TASK A
Using the canal diary below, decide whether each statement agrees with it: (i) The carpet tiles taken home for cleaning were meant for the lounge. (ii) The boat with the Gardner engine stayed with the writer all the way to Stockton. (iii) NB Chiswick serves as a floating stage for two waterway artists. For each statement, give yes or no and quote the deciding words of the diary.
TASK B
Recast the paragraph of the canal diary beginning "The approach to Stockton Lock" as a short bulleted list that keeps its main facts.
TASK C
Reproduce the passage of the canal diary starting with "Tuesday 29 September" and going on through "for the night.".

EXCERPTED PASSAGE
Tuesday 29 September 2009

The CIBC Rally at Blue Lias

Thursday 24 September

We arrived at the boat late in the afternoon and had the ropes off about 5 pm. From our mooring we made our way down to the top lock and while the lock was filling managed to unload the car into the boat, this included the carpet tiles for the lounge that we had taken home to clean. We met the first boat just as we left the top lock which saved closing gates, this is one of the few Narrowboats that I have seen with wheel steering. The second boat appeared as we left the second lock, things were looking good, but after the next lock which had almost emptied its self we were following craft travelling down hill and didn't meet any more boats. Just beyond The Folly we were able to pull into the 48 hr moorings for the night.

Friday 25 September

Another fine day and we were away about 9 am. Steady run down the Oxford Canal and then sharp left at Wigrams Turn to go north along the Grand Union Canal. We were contemplating weather to stop at the top of Calcutt Locks and tack water, but as we arrived there were two boat coming out of the lock towards us, one of them shot over to the water point and the boat ahead went into the lock, the obvious thing for us to do was to go in and join them, locking down together. I got chatting to the chap on the other boat as we locked down, his boat was a trad with a Gardner engine, the interesting thing was his exhaust which was hinged to drop back if it hit anything and had a spring fitted into the hinge mechanism so it came gently to rest as it fell back, level, but not hitting the cabin roof. We parted company at the bottom of the flight and continued on alone towards Stockton.
The approach to Stockton Lock is quite slow due to the number of moored boats along that section and before we reached The Boat pub we were passed by a chap on the towing path carrying a windlass, some way behind us was a converted working boat and I am guessing that the chap had probably walked from Calcutt Locks to Stockton Locks along the towing path. I dropped Diana off at the bridge by the pub and by the time I reached Stockton Top Lock he had opened both gates and was on his way down to the second lock. I was in the lock and Diana was ready to close the gates before NB Chiswick arrived and slid in beside me. She is acting as a floating stage for two waterway artists, you can see more details at http://www.sounduk.net/event_page.php?eid=12 . With 2 crew with the boats and one member setting ahead we had a good run down the flight. The young lady steering Chiswick was very capable of handling such a fine craft and we slid down the flight side by side entering and leaving the locks together, we didn't meet any other boats to disrupt our rhythm.  We winded and after taking water moored outside the Blue Lias while Chiswick visited WFB to get an estimate for some repair work they needed doing.

MATERIAL PROVIDED

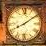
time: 8:09
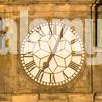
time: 7:04
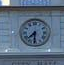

WRITTEN SOLUTION A
(i) Yes: "this included the carpet tiles for the lounge that we had taken home to clean"
(ii) No: "We parted company at the bottom of the flight and continued on alone towards Stockton."
(iii) Yes: "She is acting as a floating stage for two waterway artists"

WRITTEN SOLUTION B
- The approach to Stockton Lock was slow because many boats were moored along that section.
- Before The Boat pub, a man carrying a windlass passed them on the towing path. A converted working boat was some way behind, and the writer guesses the man had walked from Calcutt Locks.
- Diana was dropped off at the bridge by the pub. By the time the writer reached Stockton Top Lock, the man had opened both gates and was heading down to the second lock.
- NB Chiswick slid into the lock beside them. She serves as a floating stage for two waterway artists.
- Two crew were on the boats and one member was setting ahead, so the descent of the flight went well.
- The young lady steering Chiswick handled the boat capably. The two boats went down side by side and met no other boats.
- After winding and taking water, the writer moored outside the Blue Lias. Meanwhile, Chiswick went to WFB for an estimate on repair work.

WRITTEN SOLUTION C
Tuesday 29 September 2009

The CIBC Rally at Blue Lias

Thursday 24 September

We arrived at the boat late in the afternoon and had the ropes off about 5 pm. From our mooring we made our way down to the top lock and while the lock was filling managed to unload the car into the boat, this included the carpet tiles for the lounge that we had taken home to clean. We met the first boat just as we left the top lock which saved closing gates, this is one of the few Narrowboats that I have seen with wheel steering. The second boat appeared as we left the second lock, things were looking good, but after the next lock which had almost emptied its self we were following craft travelling down hill and didn't meet any more boats. Just beyond The Folly we were able to pull into the 48 hr moorings for the night.